+++ Extrait choisi
Carte scolaire et moyens éducatifs : l’alerte de la Gauche départementale

Par Karine PÉRÉ & Michel MINVIELLE

À l’occasion de la présentation du rapport d’activités 2025 de l’État par le Préfet des Pyrénées-Atlantiques, , Michel Minvielle et Karine Péré ont interpellé le préfet et les services de l’Éducation nationale sur les conséquences très concrètes des choix en matière de carte scolaire et de moyens humains.

Le budget national acte en effet, pour les Pyrénées-Atlantiques, la suppression de 27 postes dans le second degré et de 23 postes dans le premier degré, soit près de 40 fermetures de classes. Le Pays de Nay figure parmi les territoires les plus touchés. Ces décisions, prises dans un contexte déjà fragile pour de nombreuses communes, suscitent une vive inquiétude chez les élus, les équipes éducatives et les familles.

Michel Minvielle a rappelé que derrière les chiffres se cachent des réalités humaines : des classes déjà surchargées, des élèves moins accompagnés et des conditions d’enseignement dégradées. Alors que la France demeure l’un des pays européens où le nombre d’élèves par classe est le plus élevé, la baisse démographique ne devrait pas conduire mécaniquement à une réduction des moyens, mais pourrait au contraire être une opportunité de mieux accompagner les élèves.

Karine Péré a, quant à elle, fait remonter le mal‑être du terrain, pointant la fragilisation continue du pôle de remplacement et l’augmentation des jours de classe non remplacés. Les enseignants se retrouvent souvent seuls face à des élèves à besoins particuliers, sans aide humaine effective, tandis que les dispositifs d’accompagnement se réduisent.Les deux élue·es Gauche 64 ont également alerté sur la situation des AESH, dont les conditions de travail restent indignes : temps partiels imposés, rémunérations inférieures au seuil de pauvreté et absence de réponse législative malgré la promesse d’une école inclusive : une logique essentiellement comptable, là où l’Éducation devrait être pensée comme un investissement d’avenir, au cœur du projet républicain.
++++++
**Consignes de travail:**
A: Dans l'extrait sur la carte scolaire, reprenez tout le passage allant de « Par Karine PÉRÉ » jusqu'à « et les familles. », en substituant « Béarn » à « Pays de Nay ».
B: Prolongez l'extrait sur la carte scolaire à partir de sa dernière phrase.
La liste qui suit n'intervient en rien dans ce travail.
+++ Données fournies
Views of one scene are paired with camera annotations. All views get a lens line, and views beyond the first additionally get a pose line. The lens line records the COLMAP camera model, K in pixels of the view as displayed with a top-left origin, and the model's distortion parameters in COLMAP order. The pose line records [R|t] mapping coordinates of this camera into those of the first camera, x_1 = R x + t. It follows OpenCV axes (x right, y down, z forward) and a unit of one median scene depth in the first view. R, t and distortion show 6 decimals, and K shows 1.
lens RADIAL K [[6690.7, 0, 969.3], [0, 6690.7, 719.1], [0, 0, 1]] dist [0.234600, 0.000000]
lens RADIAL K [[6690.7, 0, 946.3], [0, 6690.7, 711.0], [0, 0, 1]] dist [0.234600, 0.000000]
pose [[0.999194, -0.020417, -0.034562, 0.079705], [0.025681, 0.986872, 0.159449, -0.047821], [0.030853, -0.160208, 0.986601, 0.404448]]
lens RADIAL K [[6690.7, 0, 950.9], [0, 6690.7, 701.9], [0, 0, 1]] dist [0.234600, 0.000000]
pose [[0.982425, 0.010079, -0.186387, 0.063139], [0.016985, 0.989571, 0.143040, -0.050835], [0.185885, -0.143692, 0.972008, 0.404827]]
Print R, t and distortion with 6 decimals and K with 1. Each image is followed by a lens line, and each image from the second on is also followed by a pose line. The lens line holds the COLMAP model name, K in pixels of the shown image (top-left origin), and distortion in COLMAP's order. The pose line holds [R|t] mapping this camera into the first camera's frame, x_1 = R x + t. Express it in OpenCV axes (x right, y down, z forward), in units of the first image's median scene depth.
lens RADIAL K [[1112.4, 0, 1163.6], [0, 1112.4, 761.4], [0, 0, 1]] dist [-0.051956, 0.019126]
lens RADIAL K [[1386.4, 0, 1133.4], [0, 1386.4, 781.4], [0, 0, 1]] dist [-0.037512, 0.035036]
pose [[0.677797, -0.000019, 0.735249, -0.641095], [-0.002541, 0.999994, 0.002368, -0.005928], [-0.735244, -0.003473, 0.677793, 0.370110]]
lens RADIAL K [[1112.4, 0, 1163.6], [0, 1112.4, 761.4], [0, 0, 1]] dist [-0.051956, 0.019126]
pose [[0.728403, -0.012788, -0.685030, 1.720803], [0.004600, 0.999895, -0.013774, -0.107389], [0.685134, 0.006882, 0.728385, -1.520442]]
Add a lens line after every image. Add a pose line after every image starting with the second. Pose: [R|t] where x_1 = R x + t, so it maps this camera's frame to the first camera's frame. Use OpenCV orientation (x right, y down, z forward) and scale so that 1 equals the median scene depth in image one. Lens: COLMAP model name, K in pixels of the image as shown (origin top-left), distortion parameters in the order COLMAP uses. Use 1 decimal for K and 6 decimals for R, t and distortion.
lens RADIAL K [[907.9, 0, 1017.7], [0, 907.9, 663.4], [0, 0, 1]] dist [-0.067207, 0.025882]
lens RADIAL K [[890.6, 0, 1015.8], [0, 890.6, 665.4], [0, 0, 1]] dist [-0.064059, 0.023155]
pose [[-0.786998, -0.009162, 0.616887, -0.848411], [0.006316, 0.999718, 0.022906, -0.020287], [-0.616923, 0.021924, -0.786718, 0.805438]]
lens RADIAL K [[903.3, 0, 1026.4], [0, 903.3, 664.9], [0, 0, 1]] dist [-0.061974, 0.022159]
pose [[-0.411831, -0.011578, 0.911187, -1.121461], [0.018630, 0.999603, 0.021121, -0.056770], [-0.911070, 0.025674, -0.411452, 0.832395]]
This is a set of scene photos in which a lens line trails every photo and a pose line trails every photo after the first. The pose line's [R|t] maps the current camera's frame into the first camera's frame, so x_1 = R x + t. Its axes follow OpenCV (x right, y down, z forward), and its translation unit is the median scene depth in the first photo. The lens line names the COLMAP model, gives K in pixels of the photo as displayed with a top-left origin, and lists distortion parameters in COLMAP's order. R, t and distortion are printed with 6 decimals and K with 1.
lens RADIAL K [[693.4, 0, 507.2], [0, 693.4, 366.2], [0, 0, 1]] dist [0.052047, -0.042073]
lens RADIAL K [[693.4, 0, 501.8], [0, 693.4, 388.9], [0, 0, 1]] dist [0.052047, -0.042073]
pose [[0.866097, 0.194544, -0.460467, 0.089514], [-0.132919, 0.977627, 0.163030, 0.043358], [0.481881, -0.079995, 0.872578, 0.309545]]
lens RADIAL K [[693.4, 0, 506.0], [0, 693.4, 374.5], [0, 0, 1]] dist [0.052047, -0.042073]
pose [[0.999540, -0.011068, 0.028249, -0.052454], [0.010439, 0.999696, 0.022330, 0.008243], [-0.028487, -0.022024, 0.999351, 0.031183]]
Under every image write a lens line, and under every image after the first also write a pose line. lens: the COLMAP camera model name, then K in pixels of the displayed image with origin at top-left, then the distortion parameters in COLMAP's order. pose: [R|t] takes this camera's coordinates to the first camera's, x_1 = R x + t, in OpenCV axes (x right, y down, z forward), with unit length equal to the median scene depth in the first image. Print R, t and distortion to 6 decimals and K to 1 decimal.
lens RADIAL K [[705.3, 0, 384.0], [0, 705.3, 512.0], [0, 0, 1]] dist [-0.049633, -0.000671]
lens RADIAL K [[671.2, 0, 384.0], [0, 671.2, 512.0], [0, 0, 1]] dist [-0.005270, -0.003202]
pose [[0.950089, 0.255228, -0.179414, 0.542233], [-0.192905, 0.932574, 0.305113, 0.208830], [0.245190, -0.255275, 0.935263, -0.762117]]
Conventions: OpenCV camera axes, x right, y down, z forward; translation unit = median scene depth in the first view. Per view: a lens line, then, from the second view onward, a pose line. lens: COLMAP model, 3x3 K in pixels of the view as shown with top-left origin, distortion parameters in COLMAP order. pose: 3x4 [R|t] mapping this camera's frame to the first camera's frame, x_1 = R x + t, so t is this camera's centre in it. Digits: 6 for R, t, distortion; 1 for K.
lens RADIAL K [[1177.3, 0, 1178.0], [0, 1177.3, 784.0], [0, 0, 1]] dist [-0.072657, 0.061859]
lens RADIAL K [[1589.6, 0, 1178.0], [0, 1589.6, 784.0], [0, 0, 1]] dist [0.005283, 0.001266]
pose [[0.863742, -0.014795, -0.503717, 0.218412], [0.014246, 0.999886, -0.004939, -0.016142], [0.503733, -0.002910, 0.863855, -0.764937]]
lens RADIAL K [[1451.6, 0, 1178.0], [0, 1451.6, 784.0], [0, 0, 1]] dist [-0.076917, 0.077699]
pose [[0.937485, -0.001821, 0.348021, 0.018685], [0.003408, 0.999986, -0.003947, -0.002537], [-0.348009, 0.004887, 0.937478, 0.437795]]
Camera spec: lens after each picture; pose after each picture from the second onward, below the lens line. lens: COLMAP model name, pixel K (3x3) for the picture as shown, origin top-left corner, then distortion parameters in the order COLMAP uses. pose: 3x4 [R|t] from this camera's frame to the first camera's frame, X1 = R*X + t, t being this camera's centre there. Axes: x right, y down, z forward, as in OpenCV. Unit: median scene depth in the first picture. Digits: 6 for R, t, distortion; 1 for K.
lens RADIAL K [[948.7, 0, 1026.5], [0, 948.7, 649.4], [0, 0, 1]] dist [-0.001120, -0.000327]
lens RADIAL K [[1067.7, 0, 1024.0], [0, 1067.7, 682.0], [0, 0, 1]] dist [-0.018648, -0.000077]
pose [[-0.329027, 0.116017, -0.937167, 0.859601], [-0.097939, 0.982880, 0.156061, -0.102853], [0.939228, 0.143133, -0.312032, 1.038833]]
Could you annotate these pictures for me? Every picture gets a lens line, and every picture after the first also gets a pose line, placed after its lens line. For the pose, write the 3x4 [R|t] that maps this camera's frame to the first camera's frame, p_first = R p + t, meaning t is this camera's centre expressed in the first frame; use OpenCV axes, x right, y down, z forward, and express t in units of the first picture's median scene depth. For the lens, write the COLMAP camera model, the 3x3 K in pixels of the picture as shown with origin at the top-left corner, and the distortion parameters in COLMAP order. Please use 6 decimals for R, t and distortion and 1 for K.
++++++
**Réponses:**
A:
Par Karine PÉRÉ & Michel MINVIELLE

À l’occasion de la présentation du rapport d’activités 2025 de l’État par le Préfet des Pyrénées-Atlantiques, , Michel Minvielle et Karine Péré ont interpellé le préfet et les services de l’Éducation nationale sur les conséquences très concrètes des choix en matière de carte scolaire et de moyens humains.

Le budget national acte en effet, pour les Pyrénées-Atlantiques, la suppression de 27 postes dans le second degré et de 23 postes dans le premier degré, soit près de 40 fermetures de classes. Le Béarn figure parmi les territoires les plus touchés. Ces décisions, prises dans un contexte déjà fragile pour de nombreuses communes, suscitent une vive inquiétude chez les élus, les équipes éducatives et les familles.

B:
Le Préfet et le Directeur académique ont rappelé le contexte de contrainte budgétaire nationale, lié notamment à la dette publique, et ont souligné la baisse démographique de près de 4 500 élèves dans le Département sur dix ans. Les fermetures de classes se font avec les maires et dans une logique d’anticipation, notamment via l’Observatoire des dynamiques rurales.Concernant l’école inclusive, les services de l’Etat reconnaissent qu’un système « à bout de souffle » nécessite une évolution. Pour la rentrée à venir, huit recrutements d’AESH sont annoncés, ainsi que la mise en place de nouveaux pôles d’appui à la scolarité (PAS) et la formation des enseignants, afin de privilégier une approche collective plutôt qu’un accompagnement strictement individualisé.

Sur la question du remplacement, le DASEN a souligné que le Département affiche un taux de remplacement de 87 %, parmi les meilleurs, et annonce la création de postes supplémentaires pour la rentrée 2026. Selon les services de l’État, malgré la baisse des effectifs et des postes, l’action engagée viserait à renforcer le pouvoir d’agir des équipes éducatives sur le territoire.

À l’issue de ces échanges, les réponses apportées par les représentants de l’État ne lèvent pas nos inquiétudes. Le contexte budgétaire et démographique ne saurait à lui seul justifier des choix qui se traduisent, sur le terrain, par des fermetures de classes, une dégradation des conditions d’enseignement et un affaiblissement de l’école inclusive.

Pour les élu·es de la Gauche départementale, les annonces restent partielles et ne répondent ni à l’ampleur des suppressions de postes, ni au malaise croissant des équipes éducatives, ni à la précarité persistante des AESH. Derrière les indicateurs et les taux avancés, les difficultés vécues quotidiennement par les élèves, les familles et les personnels demeurent entières.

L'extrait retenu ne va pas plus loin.